6.25.2008

I Am A Big, Fat Snooper

I’m a big fat snooper. I think pretty much everything is my beeswax. When I say this, I am actually referring to poking around in the big giant underwear drawer known as the World Wide Web. The internet makes it so damn easy to just FIND OUT STUFF about people. I mean, if you are going to throw your dirty laundry into that proverbial underwear drawer, then be prepared. I think I may be obsessed with Googling. It is part of my everyday vocabulary and I have inducted the word Google into my personal Verb Hall of Fame. “I’ll Google it for you.” “Oh, I need to Google that.”

And with the fast-growing personal beeswax websites such as Facebook, Yahoo Personals, AIM, and MySpace – it is just that more tantalizing. If you put stuff there, I want to know about it! And I have found some juicy stuff. I know who is looking for a boyfriend or girlfriend. Who is lying. Who has PhotoShopped their face.
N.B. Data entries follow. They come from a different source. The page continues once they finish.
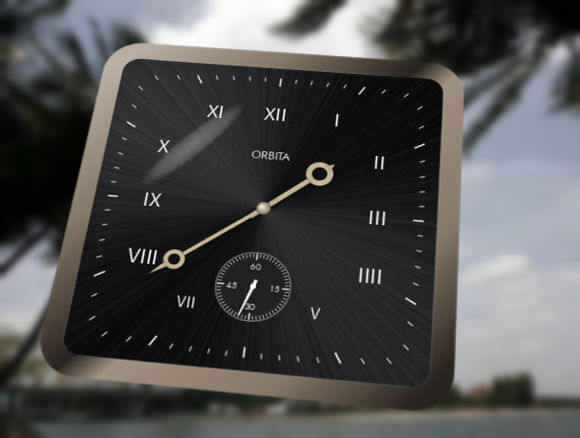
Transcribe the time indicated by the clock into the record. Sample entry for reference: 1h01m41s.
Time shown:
1h38m33s
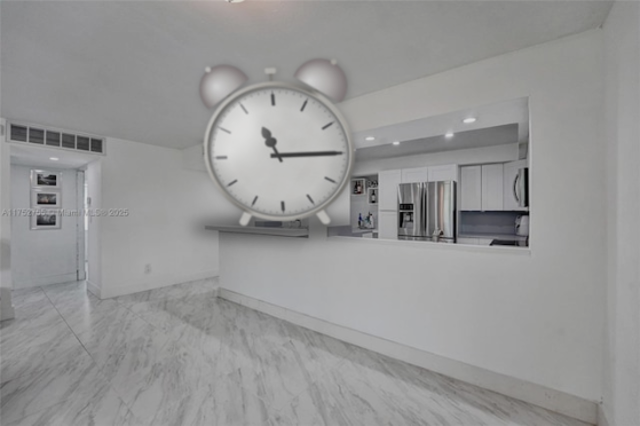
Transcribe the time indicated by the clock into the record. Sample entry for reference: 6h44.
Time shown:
11h15
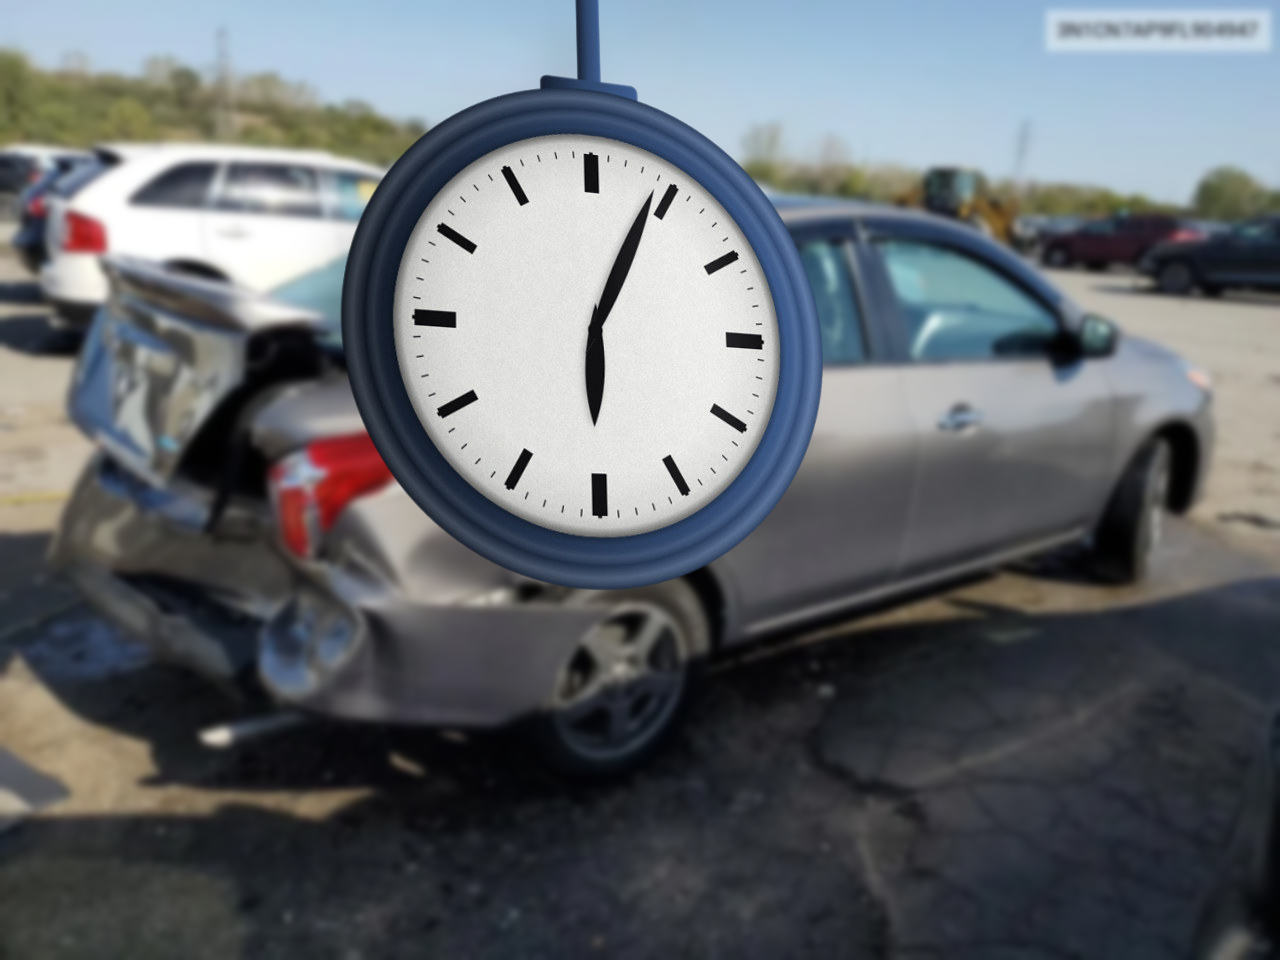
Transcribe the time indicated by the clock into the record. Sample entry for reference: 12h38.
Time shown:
6h04
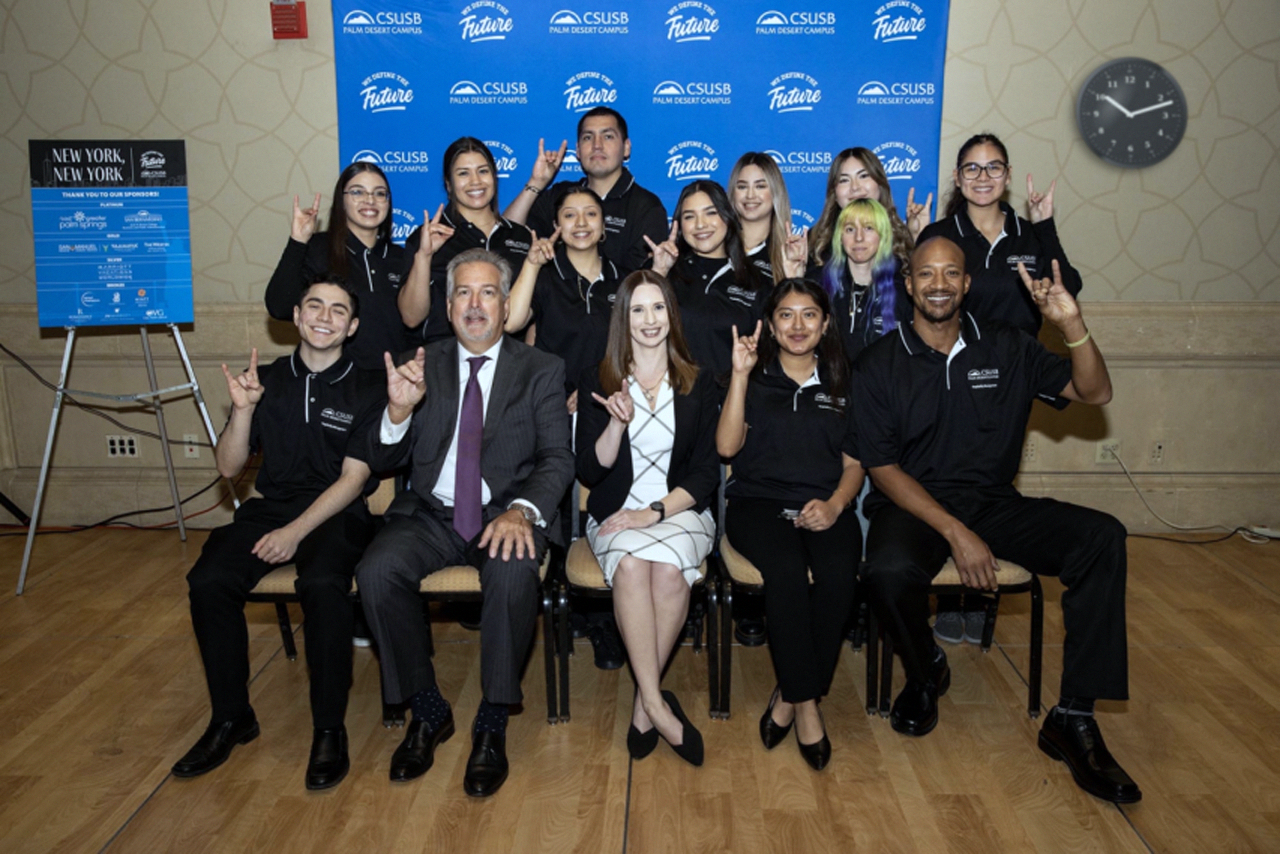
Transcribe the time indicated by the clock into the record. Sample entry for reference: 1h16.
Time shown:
10h12
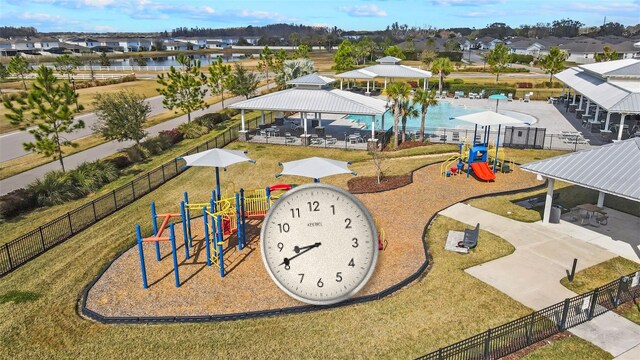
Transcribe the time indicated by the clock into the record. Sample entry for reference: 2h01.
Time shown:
8h41
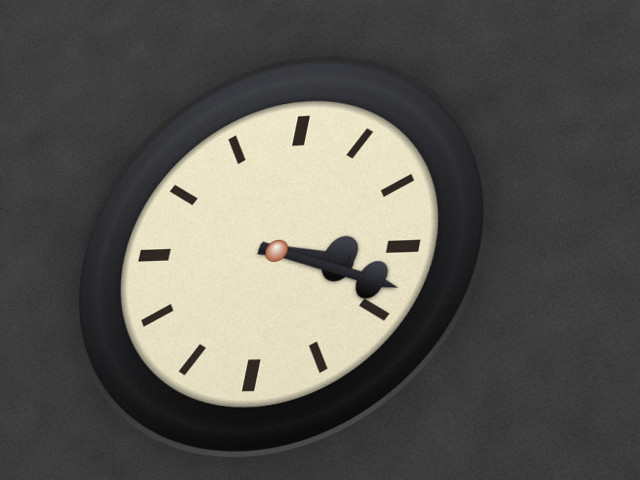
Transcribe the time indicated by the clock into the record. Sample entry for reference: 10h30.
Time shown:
3h18
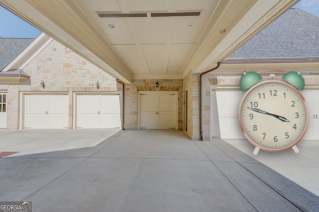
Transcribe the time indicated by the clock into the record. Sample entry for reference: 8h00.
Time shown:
3h48
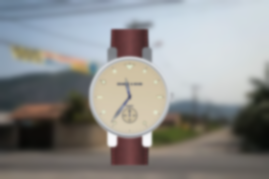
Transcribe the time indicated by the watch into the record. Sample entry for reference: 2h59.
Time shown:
11h36
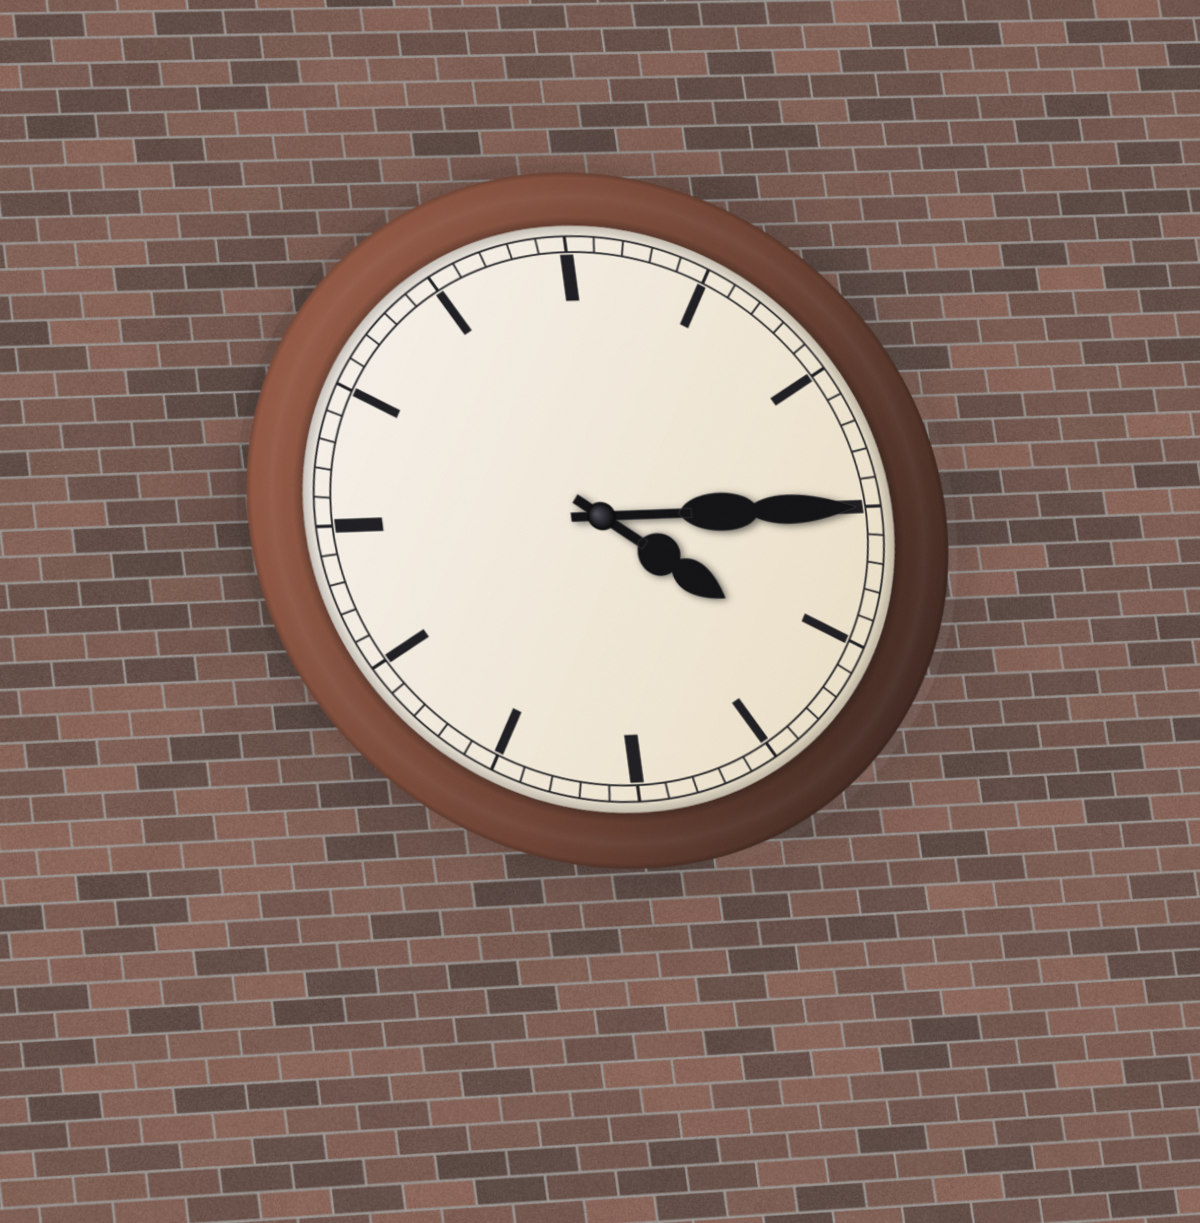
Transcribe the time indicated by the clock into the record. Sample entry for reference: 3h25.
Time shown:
4h15
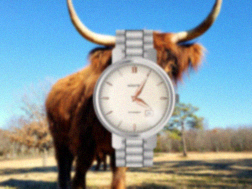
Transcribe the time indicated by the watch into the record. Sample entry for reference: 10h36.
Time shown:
4h05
Who is snooping into “married but looking” sites. And it’s not as if people are advertising their activities with their full first and last name next to the web site – but through some basic information and a little detective work, it takes about five minutes for me to find out what kind of profile, nickname, or information someone might attach to said sites. Did you know that many towns have a police blotter right on the web? Forget buying the newspaper. Find out who got pulled over for disorderly conduct. Not your favorite person? Copy and paste it into a mass email. I know who has been in jail, where, and when.

So my philosophy is this… I don’t put anything on the web that I wouldn’t want posted on a bulletin board. It’s enough that someone can find out where I live, what sexual predators live in my town, how much I have paid for my house or in taxes, when I graduated high school, and any time I have been quoted and posted somewhere on the Web. That is all without me doing anything proactive. So, I guess I feel like, hey – if someone put it out there, it is for me to find out.

Is it healthier to self-examine my own motives or even my own dreams and goals – of course! But it’s not as fun. And I have this little “shit” file to go to should anyone ever cross me ;-)

*Addendum 2013  I originally wrote this post around 2006ish. It is so old that I thought using Google as a verb was new and hip AND that I made it up (I'm pretty sure I did, though, now that I think about it. Either that or Gene Simmons did - because he did invent just about EVERYTHING). Now I read this post and the Google reference, and I appear to be this dumb, pathetic girl who has been living in a cave for 7 years. Yeah, I wish.